- **TEXT SEGMENT**:
It is not an accident; an intelligible pattern exists.


The trailer of Bridgerton season 2 just dropped and Indian-South Asians, especially in the diaspora, are ecstatic about having a brown girl in the lead. However, this buzz around Bridgerton’s Kate Sharma, played by Simone Ashley, as the main character has given us all a chance to re-evaluate a few key ideas and imaginations of what it means to be us. In the sea of “representation matters”, it is imperative to ask why the Indians taking up diversity-spaces in western and west-targeted media are all so insistently upper caste and often always North Indian?


The research for this piece started with a mid-2000’s Bollywood film called Salaam Namaste (2006). Set in its entirety in Melbourne, Salaam Namaste has problematic ingredients aplenty - it has a ripped-off plot from Nine Months (1995) that revolves around an anti-choice, not pro-life, sentiment, and it uses its female characters as a collection of idiosyncratic traits that need to be negotiated with by the male characters on their journey to coming-of-age. However, by far the most overlooked portrayal in Salaam Namaste is that of its only Bahujan character - Jaggu Yadav - played by Jaaved Jaffrey. Jaggu Yadav, an OBC man from Bihar, is written and depicted as a mono-dimensional freeloader, juxtaposed against the film’s two central characters - Ambar Malhotra and Nikhil Arora. Both are written and portrayed as multi-layered and multi-talented conflict-ridden characters exploring diverse careers, while Jaggu is a bum who goes from lolling around at home in Bihar to winning a lottery to gain wealth and privilege in Australia.


While Nikhil Arora straddles architecture as a qualification and culinary excellence as a profession through the sheer force of upper-caste ambition, Ambar Malhotra is shown to be both a doctor in training and an accomplished radio host - in a fever-dream of upper-caste feminist independence. Jaggu Yadav, on the other hand, is played by an upper-caste actor and becomes a parody of adopted Australian white trashy-ness.

 

Culturally ruined by chanced-upon wealth. 


Thus, while Ambar and Nikhil get subtle critical plaudits throughout the film for holding on to their Indian-ness, Jaggu and every other character, not North Indian, upper caste, and Hindu, get ghettoised in stereotypes of all cringey shades and hues. Debonair, the Nair Malayali South Indian character, and Ambar’s boss gets black-faced to play an offensively stereotypical South Indian man with an unflattering accent and the works. Aslam Dheka, the Bengali-Bangladeshi Muslim character and Nikhil’s boss, gets stereotyped as a bumbling idiot who, again, gets rich through sheer luck - an unfortunate accident and a scam lawsuit. That covers the east of the subcontinent in cringe-value. And the west is covered by Ambar’s best friend, Gujarati boy Jignesh. Who, again, is not in Australia on account of his “merit”. He apparently copies assignments from Ambar all the time at Uni.


There is an intelligible pattern to this. Especially in the portrayal of Indians in western media - by writer-directors of both Indian and non-Indian origin. Diaspora writer-directors not from North India are complicit in this misrepresentation too.

- **DATA SECTION**:
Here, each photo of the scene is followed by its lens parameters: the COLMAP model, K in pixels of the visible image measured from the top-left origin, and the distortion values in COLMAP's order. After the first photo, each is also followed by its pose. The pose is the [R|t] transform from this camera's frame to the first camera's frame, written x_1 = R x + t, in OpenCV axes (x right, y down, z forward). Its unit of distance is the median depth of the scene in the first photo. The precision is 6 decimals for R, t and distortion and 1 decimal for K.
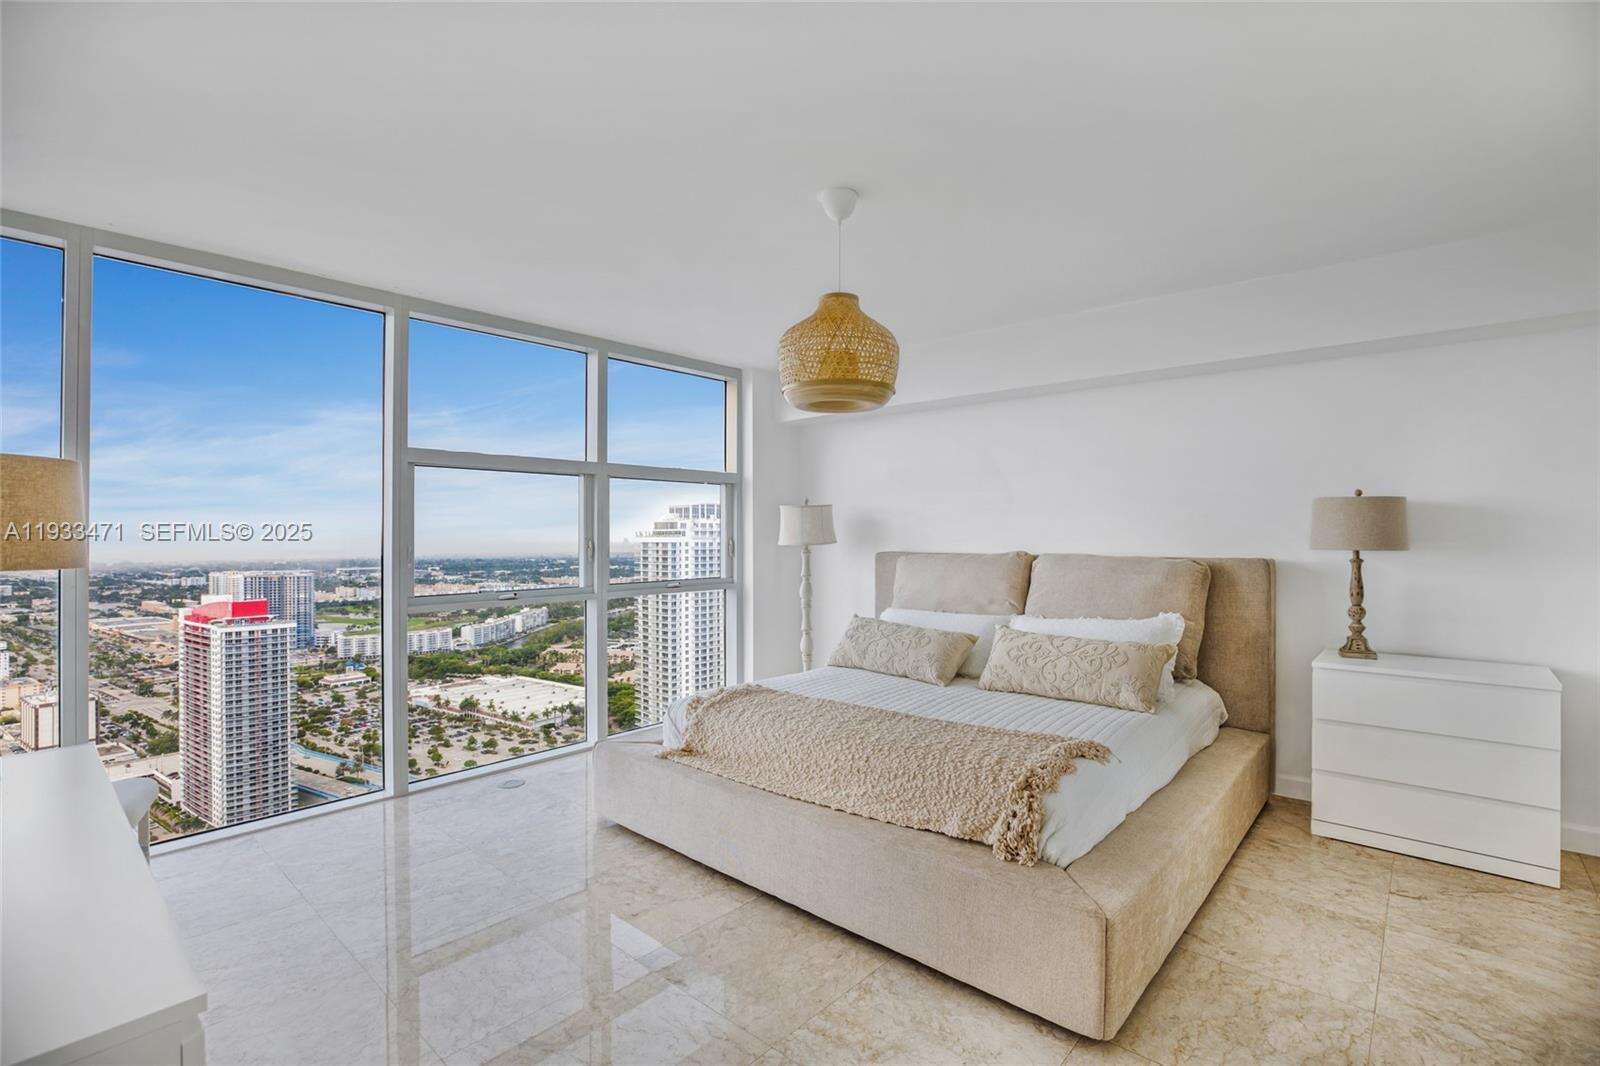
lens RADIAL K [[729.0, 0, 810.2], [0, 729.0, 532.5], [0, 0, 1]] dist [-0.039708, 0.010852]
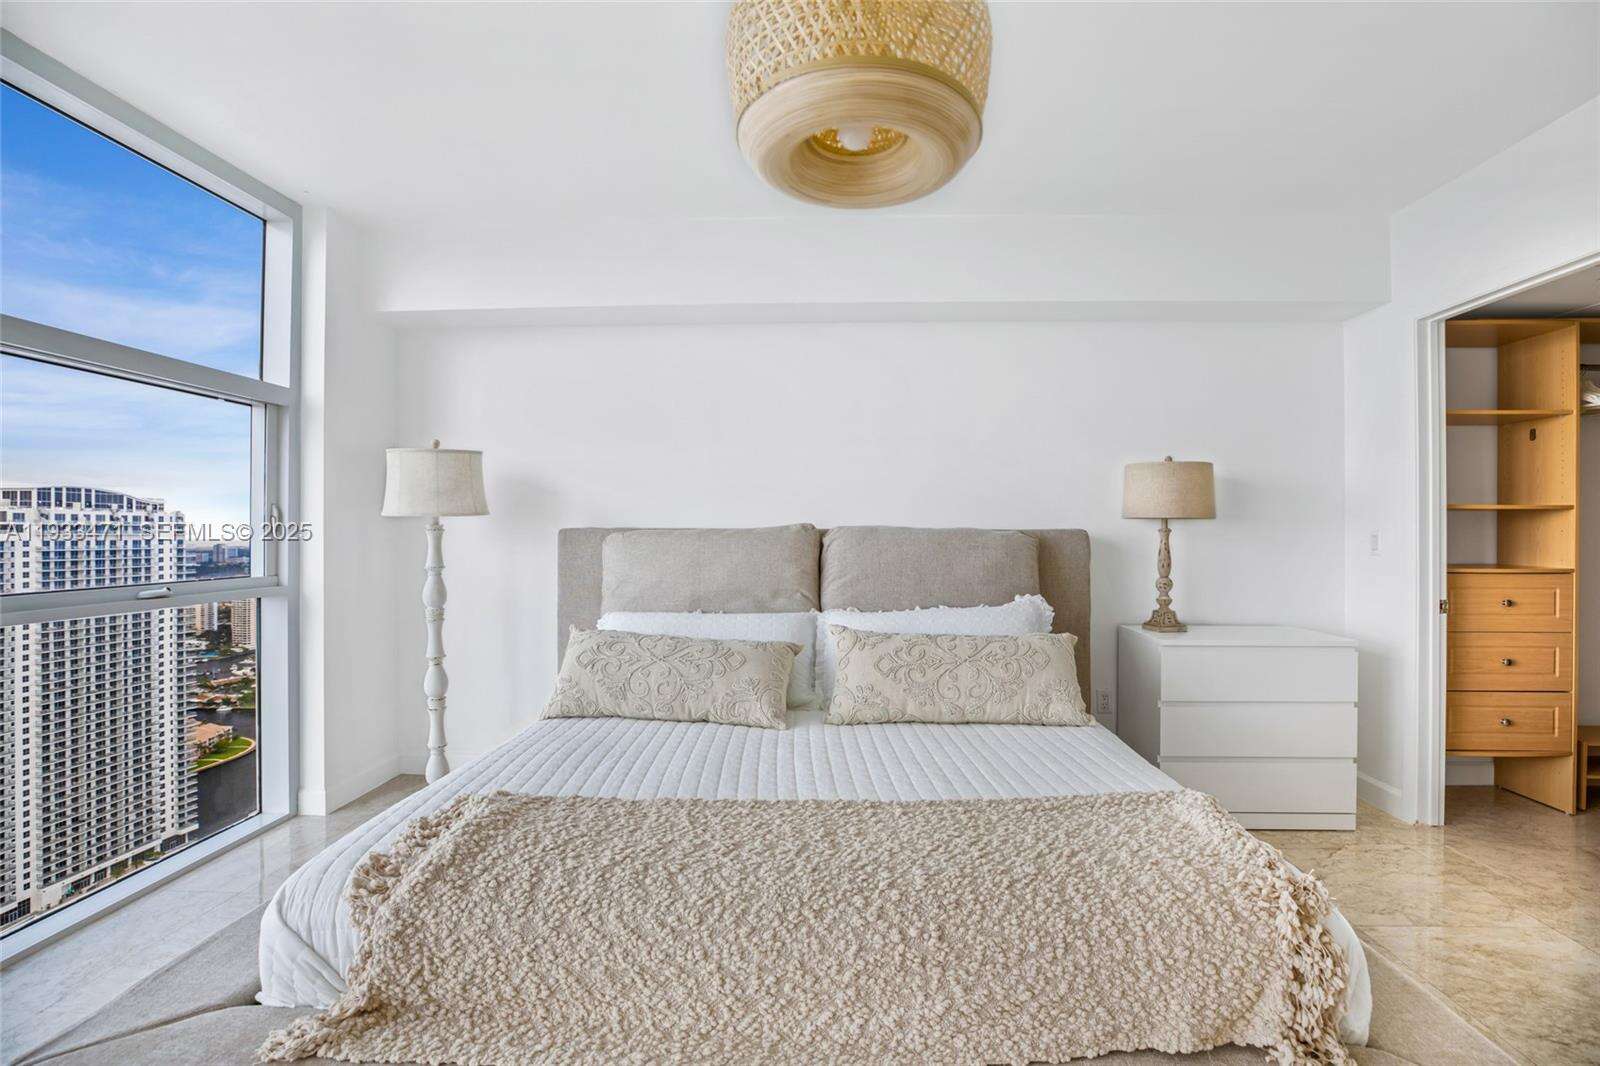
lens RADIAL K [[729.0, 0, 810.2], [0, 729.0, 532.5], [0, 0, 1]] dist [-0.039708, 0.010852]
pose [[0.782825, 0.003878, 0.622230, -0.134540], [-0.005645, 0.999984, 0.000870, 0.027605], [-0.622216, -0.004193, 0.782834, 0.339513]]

- **COMPLETE THE FOLLOWING**:
1. Reproduce the part of the article on caste and screen representation from "There is an" to "this misrepresentation too.".
2. According to the article on caste and screen representation, which earlier film's plot does Salaam Namaste rip off?
3. Using the article on caste and screen representation, explain why the Gujarati character Jignesh is said not to be in Australia on account of his "merit."

- **RESPONSE LIST**:
1.
There is an intelligible pattern to this. Especially in the portrayal of Indians in western media - by writer-directors of both Indian and non-Indian origin. Diaspora writer-directors not from North India are complicit in this misrepresentation too.

2. Nine Months (1995).

3. The article says Jignesh apparently copies assignments from Ambar all the time at university. That is offered as the sign that his place in Australia was not earned on merit.